* **DOCUMENT SECTION**
========================

Data Mining
Task 1: Choose one from the following three tasks.
1. Mining association rules over distributed databases
Review the popular association-mining algorithms and propose a new algorithm to mine association
rules over distributed databases.
2. Mining classification over large databases
Review the popular classification-mining algorithms and propose a new algorithm to mine classification
over large databases in order to improve efficiency and scalability.
3. Mining clusters over large databases
Review the popular cluster-mining algorithms and propose a new algorithm to mine cluster over large
databases in order to improve performance (e.g. efficiency, scalability, able to deal with noise and
outliers).
(5 written reports Each report should have : An introduction , Description, Evaluation
(Advantages & Disadvantages ) , summary , Conclusion (own review) + new algorithm )
review [8 marks]
proposal [5 marks]
Task 2: A database in .ARFF format has been provided for you on Studynet. Analyse this database
using the WEKA toolkit and tools introduced within this module. Produce a report explaining which tools
you used and why, what results you obtained, and what this tells you about the data. Marks will be
awarded for: variety of tools used, quality of analysis, and interpretation of the results. An extensive
report is not required (at most 4000 words), nor is detailed explanation of the techniques employed, but
any graphs or tables produced should be described and analysed in the text. A reasonable report could
be achieved by doing a thorough analysis using three techniques. An excellent report would use at
least four tools to analyse the dataset, and provide detailed comparisons between the results.

========================

* **PROBLEMS AND TASKS**
A – Copy the rows word for word, everything from the line containing "Contained here are" down to the line containing "0.029984, -0.984821, 1.269770]]", and leave the picture markers out of your answer.
B – Write the next part of the data mining coursework brief, picking up after its last sentence.

* **RECORDS PROVIDED**
========================

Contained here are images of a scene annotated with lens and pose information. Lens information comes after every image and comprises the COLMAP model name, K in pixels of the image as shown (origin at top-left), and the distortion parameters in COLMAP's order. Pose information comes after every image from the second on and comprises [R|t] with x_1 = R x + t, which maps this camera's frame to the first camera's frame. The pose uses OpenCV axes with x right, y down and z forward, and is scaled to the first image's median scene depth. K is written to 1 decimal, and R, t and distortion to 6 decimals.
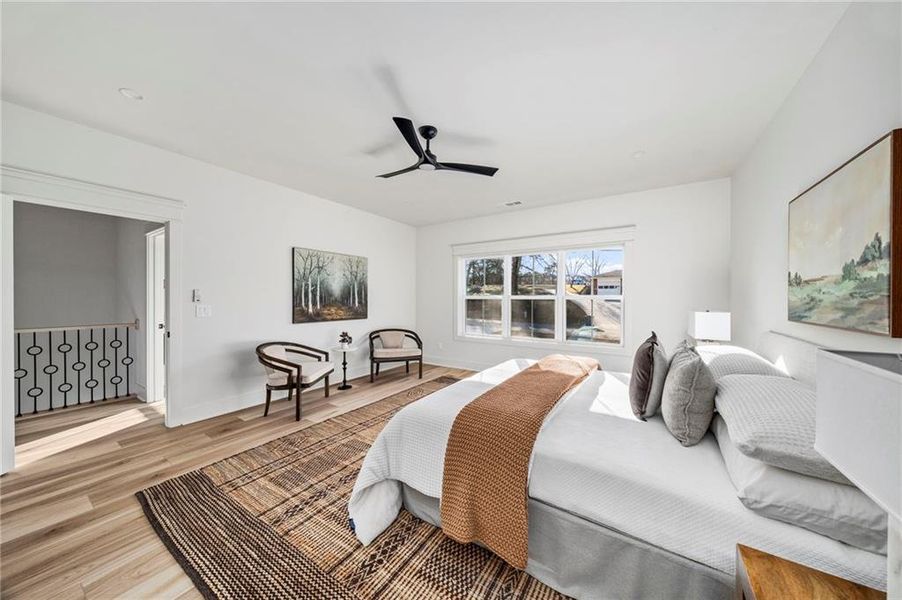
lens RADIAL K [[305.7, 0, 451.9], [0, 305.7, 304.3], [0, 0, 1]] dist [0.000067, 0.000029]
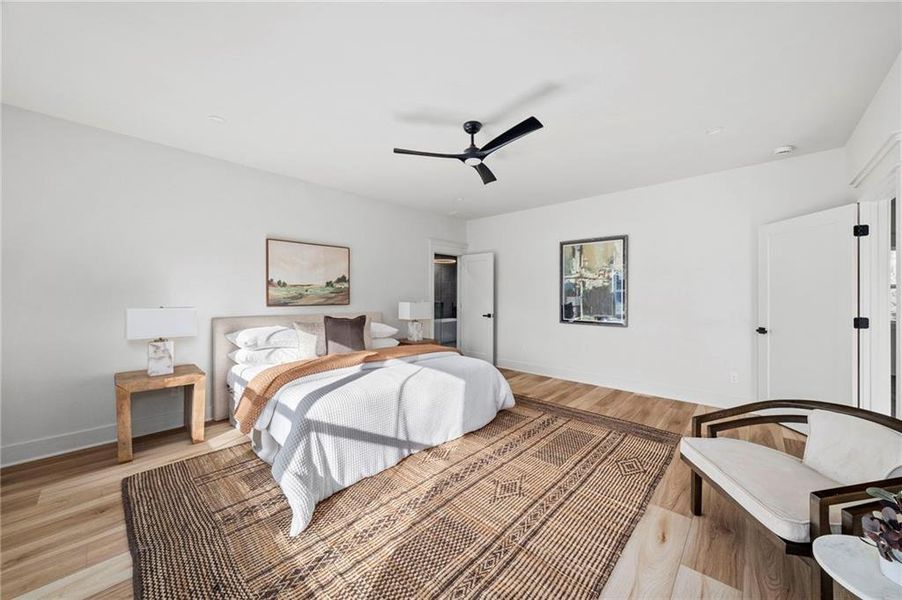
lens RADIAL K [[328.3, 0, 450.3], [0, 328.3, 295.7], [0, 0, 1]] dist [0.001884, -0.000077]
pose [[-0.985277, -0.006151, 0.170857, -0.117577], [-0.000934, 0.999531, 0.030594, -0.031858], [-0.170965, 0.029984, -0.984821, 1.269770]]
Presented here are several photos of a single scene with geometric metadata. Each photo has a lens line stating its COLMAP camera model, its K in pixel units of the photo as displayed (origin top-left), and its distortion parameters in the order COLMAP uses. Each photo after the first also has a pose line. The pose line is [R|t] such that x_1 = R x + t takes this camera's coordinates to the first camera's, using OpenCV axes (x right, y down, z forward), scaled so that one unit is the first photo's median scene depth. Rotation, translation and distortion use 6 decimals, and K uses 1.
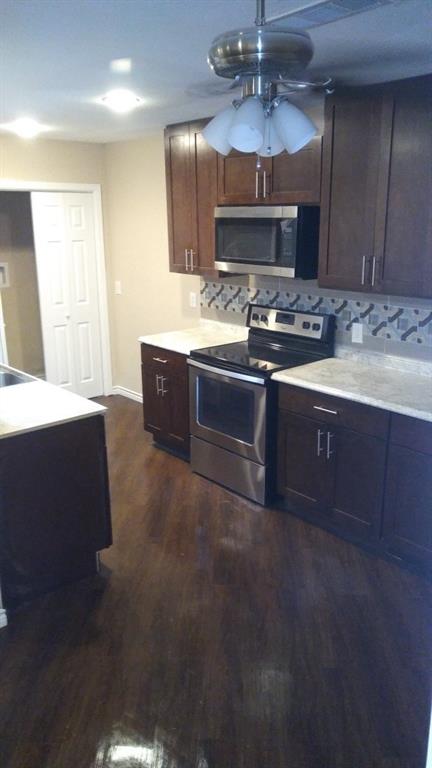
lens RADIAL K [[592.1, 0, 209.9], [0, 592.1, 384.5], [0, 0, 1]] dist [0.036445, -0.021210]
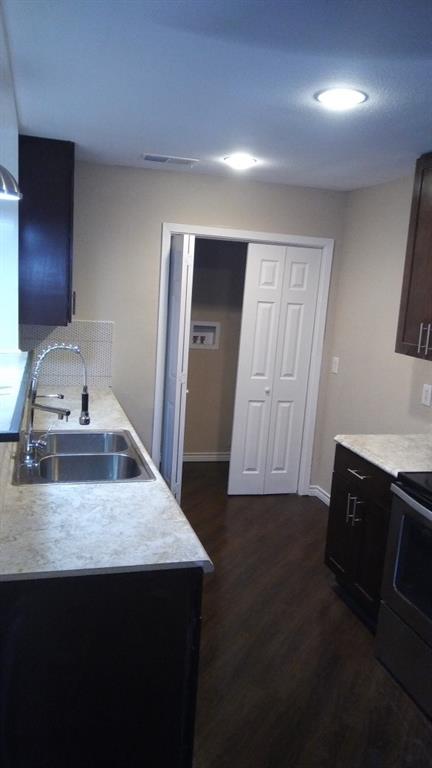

========================

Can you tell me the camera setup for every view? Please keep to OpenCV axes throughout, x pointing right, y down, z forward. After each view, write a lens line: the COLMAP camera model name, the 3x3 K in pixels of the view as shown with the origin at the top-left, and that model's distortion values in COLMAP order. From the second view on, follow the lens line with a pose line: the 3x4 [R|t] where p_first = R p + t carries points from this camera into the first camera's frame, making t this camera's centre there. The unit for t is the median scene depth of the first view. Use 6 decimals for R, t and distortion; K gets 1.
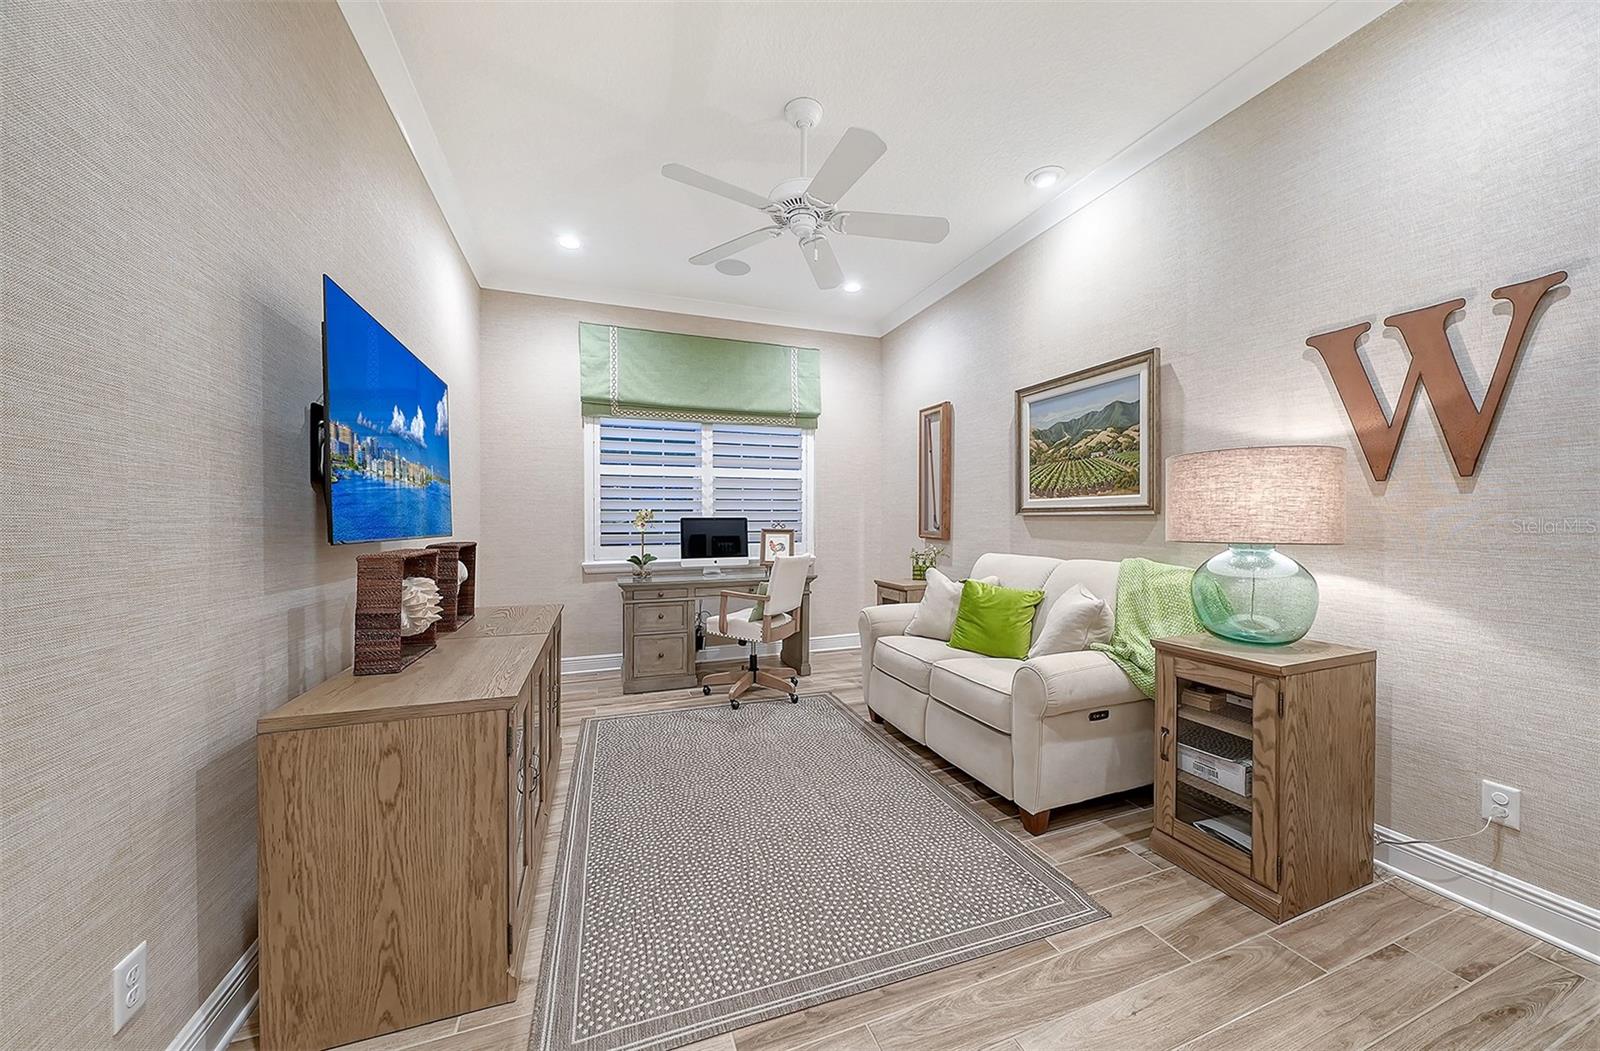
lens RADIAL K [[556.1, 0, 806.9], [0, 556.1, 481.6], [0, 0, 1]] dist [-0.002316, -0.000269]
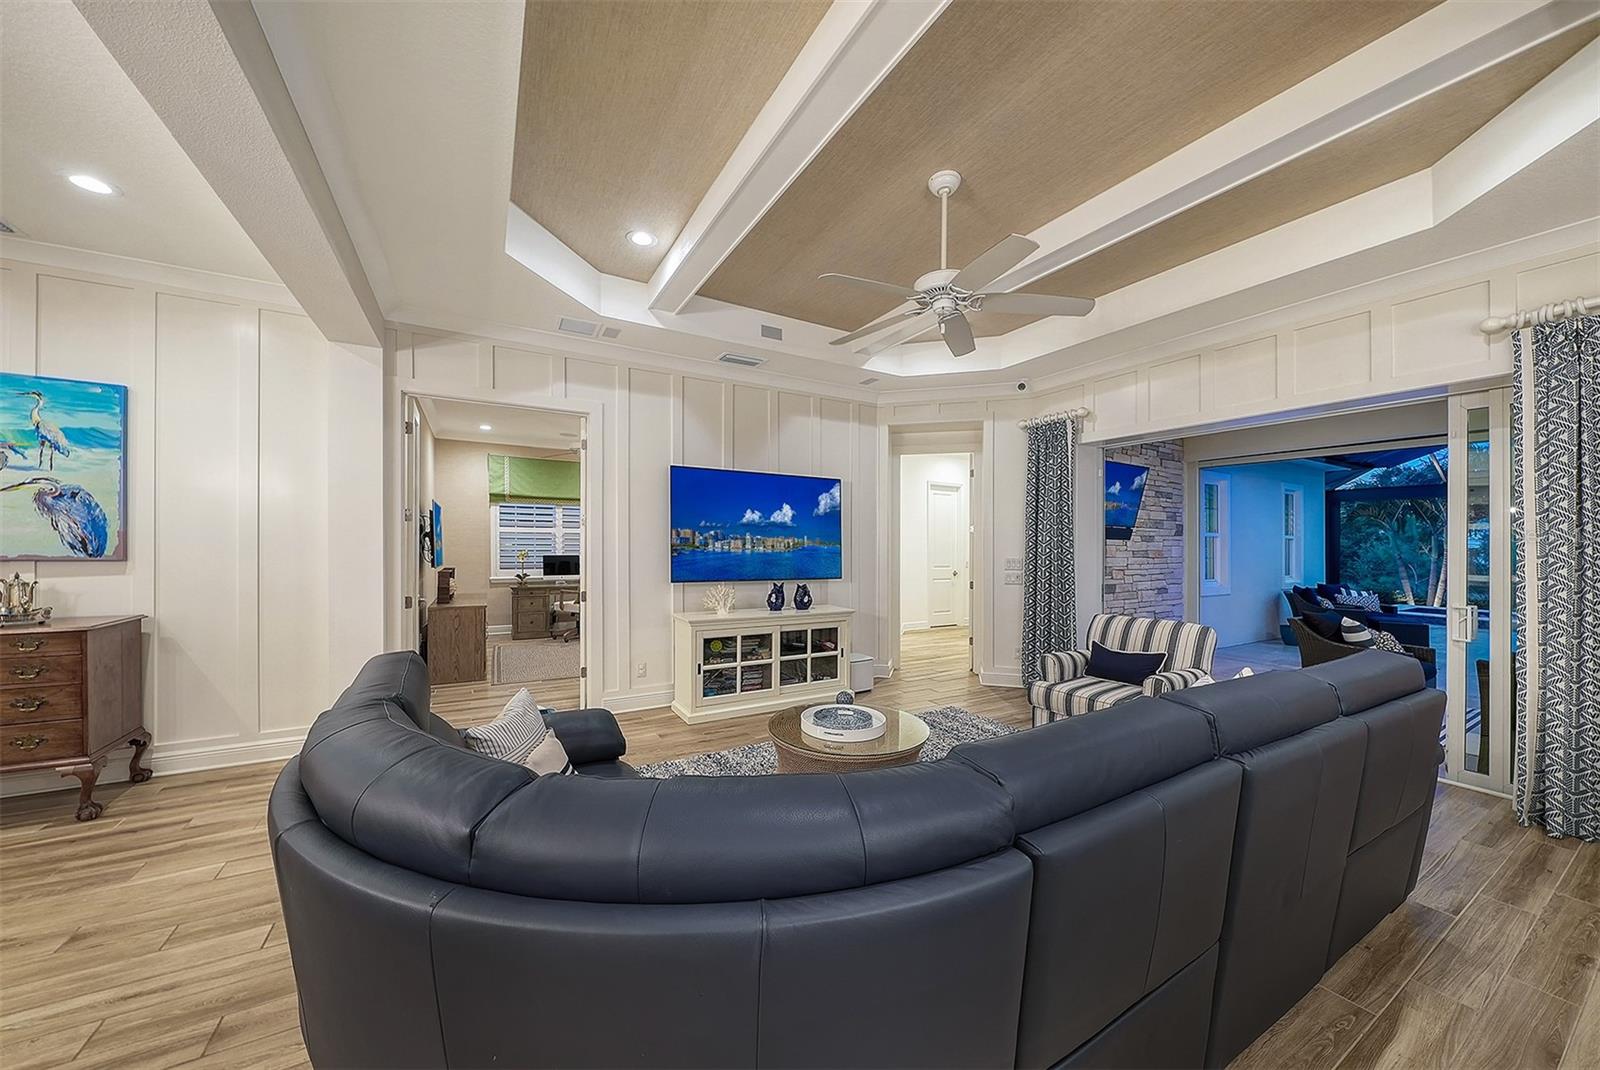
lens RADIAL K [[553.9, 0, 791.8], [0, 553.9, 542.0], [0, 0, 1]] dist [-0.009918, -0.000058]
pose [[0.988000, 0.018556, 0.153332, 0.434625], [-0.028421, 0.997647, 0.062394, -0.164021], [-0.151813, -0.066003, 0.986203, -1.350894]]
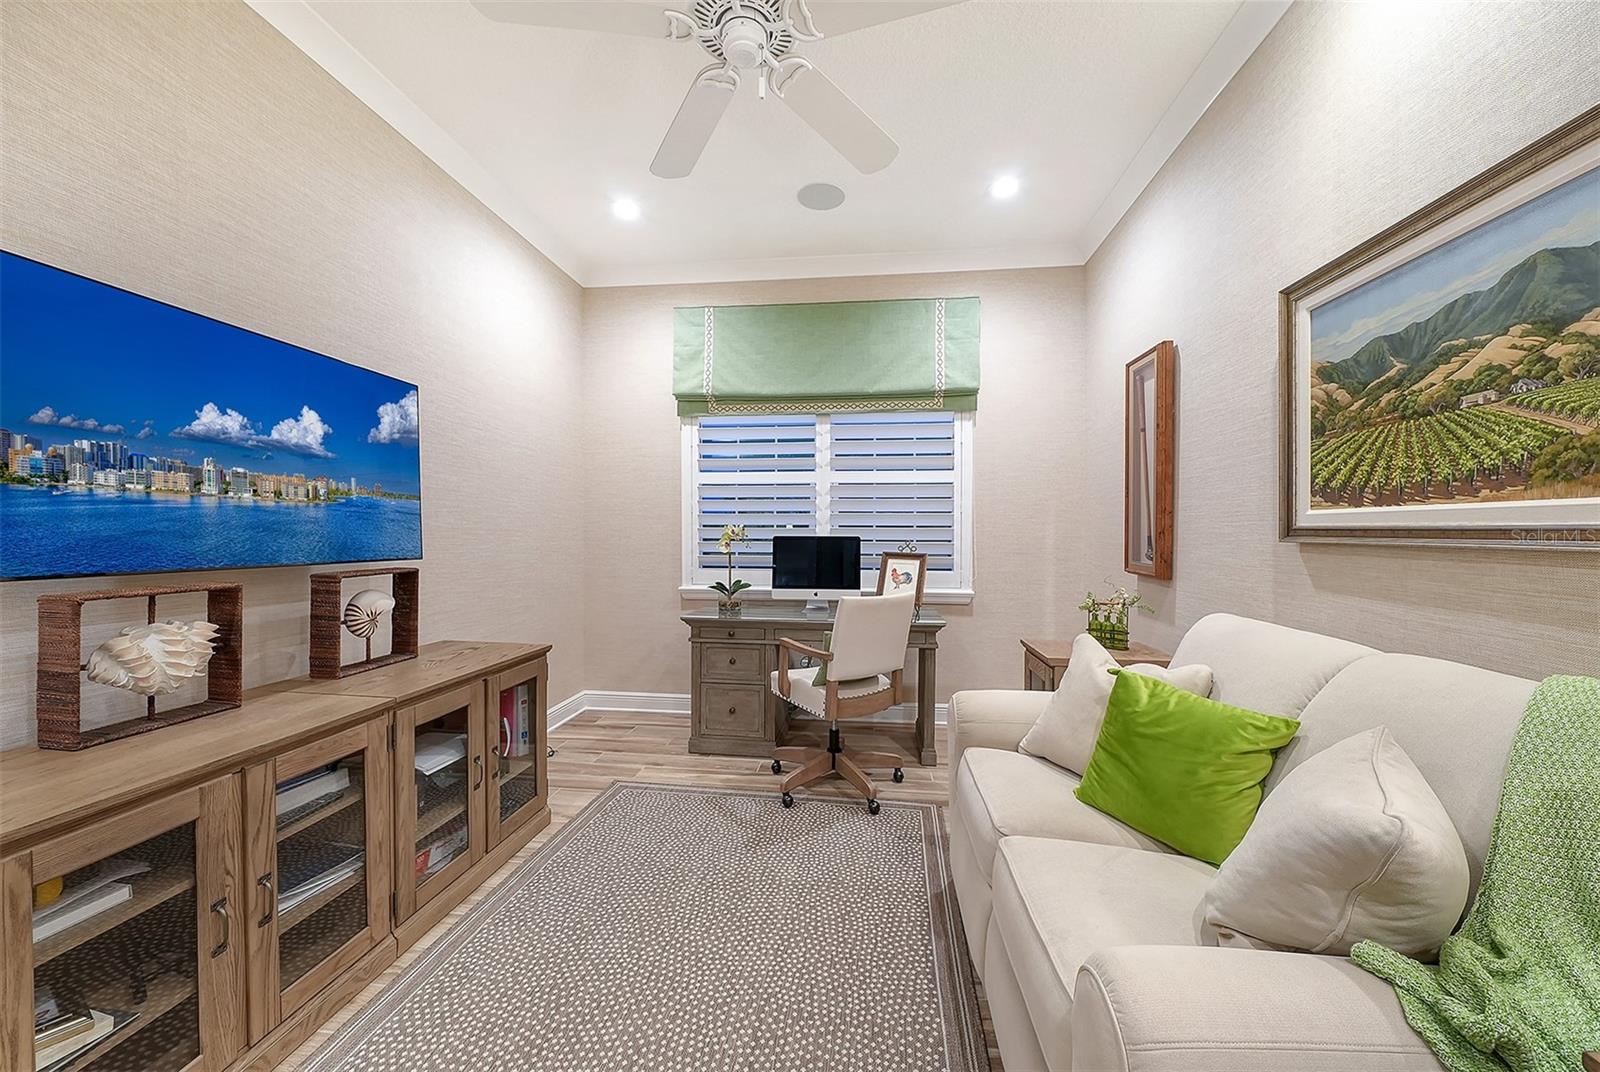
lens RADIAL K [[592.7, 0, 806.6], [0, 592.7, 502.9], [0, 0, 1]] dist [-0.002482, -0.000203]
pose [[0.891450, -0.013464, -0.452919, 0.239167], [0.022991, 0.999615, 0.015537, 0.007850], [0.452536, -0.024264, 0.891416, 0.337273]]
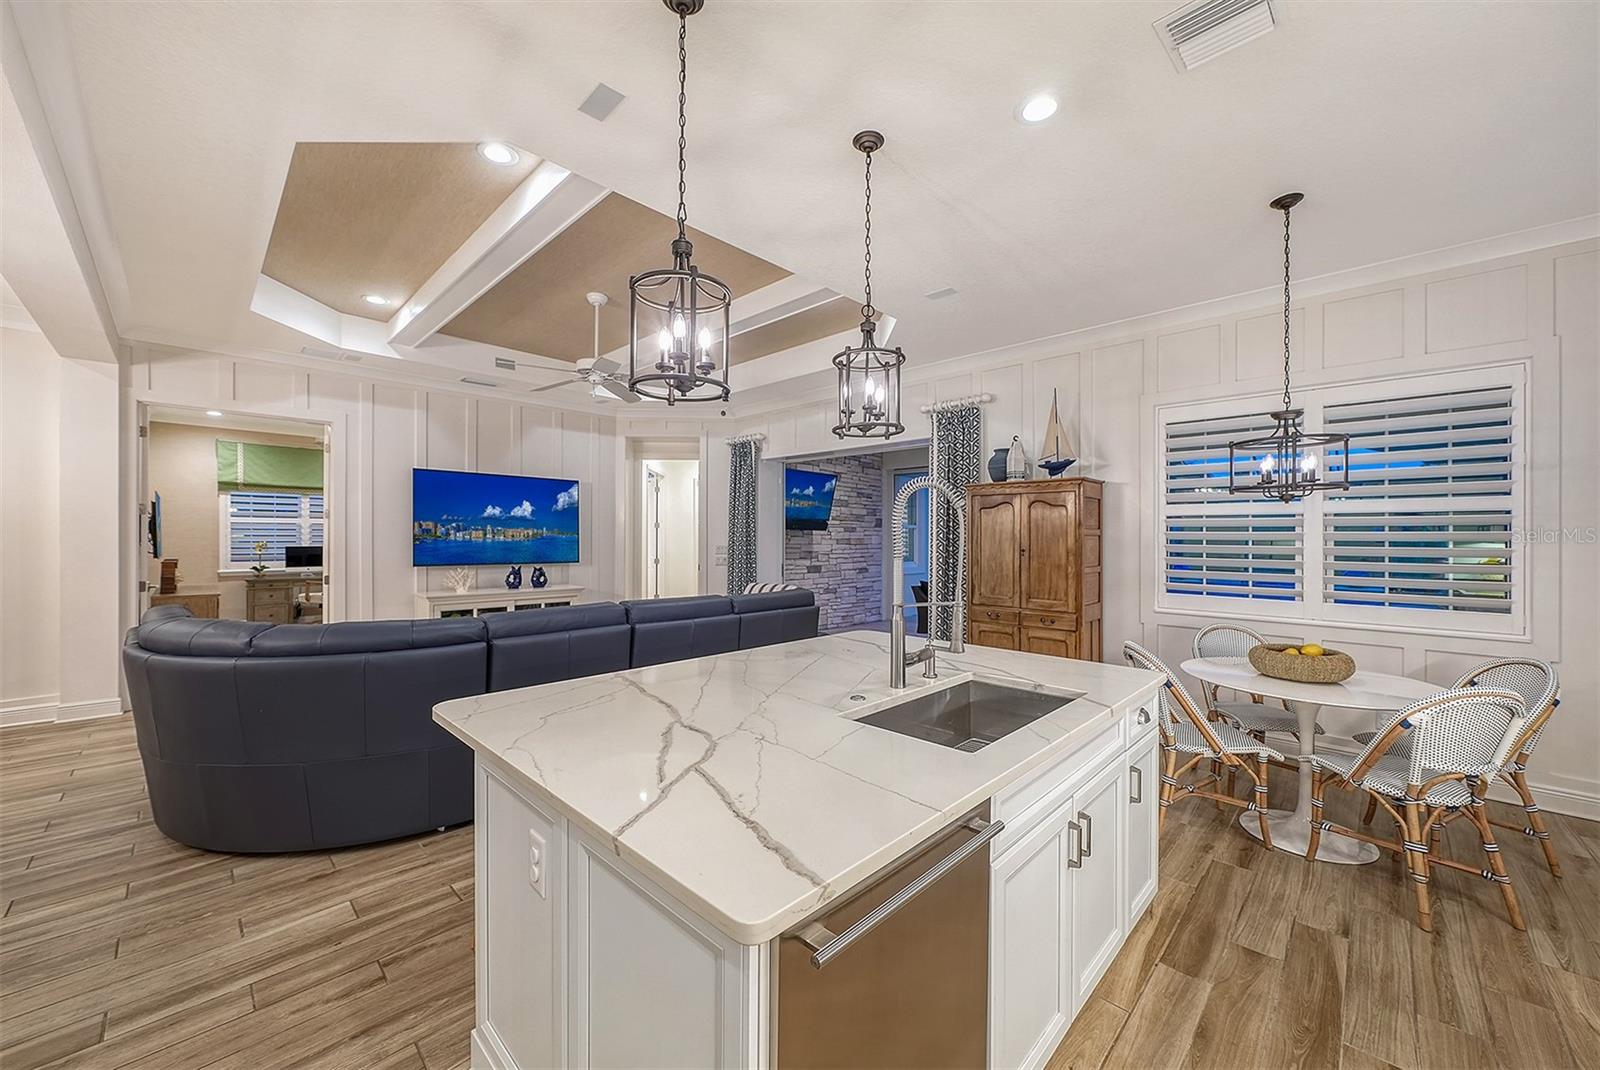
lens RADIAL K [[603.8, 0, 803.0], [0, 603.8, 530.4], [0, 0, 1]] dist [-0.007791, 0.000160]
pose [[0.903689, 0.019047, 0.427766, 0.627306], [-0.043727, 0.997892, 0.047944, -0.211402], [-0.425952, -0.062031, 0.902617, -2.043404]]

========================

* **RESPONSES FOR EACH TASK**
A –
Contained here are images of a scene annotated with lens and pose information. Lens information comes after every image and comprises the COLMAP model name, K in pixels of the image as shown (origin at top-left), and the distortion parameters in COLMAP's order. Pose information comes after every image from the second on and comprises [R|t] with x_1 = R x + t, which maps this camera's frame to the first camera's frame. The pose uses OpenCV axes with x right, y down and z forward, and is scaled to the first image's median scene depth. K is written to 1 decimal, and R, t and distortion to 6 decimals.
lens RADIAL K [[305.7, 0, 451.9], [0, 305.7, 304.3], [0, 0, 1]] dist [0.000067, 0.000029]
lens RADIAL K [[328.3, 0, 450.3], [0, 328.3, 295.7], [0, 0, 1]] dist [0.001884, -0.000077]
pose [[-0.985277, -0.006151, 0.170857, -0.117577], [-0.000934, 0.999531, 0.030594, -0.031858], [-0.170965, 0.029984, -0.984821, 1.269770]]

B –
You should perform the following steps:
1. Analyse the attributes in the data, and consider their relative importance with respect to the target
class.
[6 marks]
2. Construct graphs of classification performance against training set size for a range of classifiers
taken from those considered in the module. You may need to experiment with different training sets,
depending on what you have discovered about the data in step (1).
[10 marks]
3. Analyse the data structure/representation generated by at least three classifiers when trained on the
complete dataset. What does your analysis tell you about the data set?
[7 marks]
4. Combine the results from the previous three steps and all your classifiers to develop a model of why
instances fall into particular classes. (Your answer to this question should be understandable by
someone who is not a specialist in data mining.)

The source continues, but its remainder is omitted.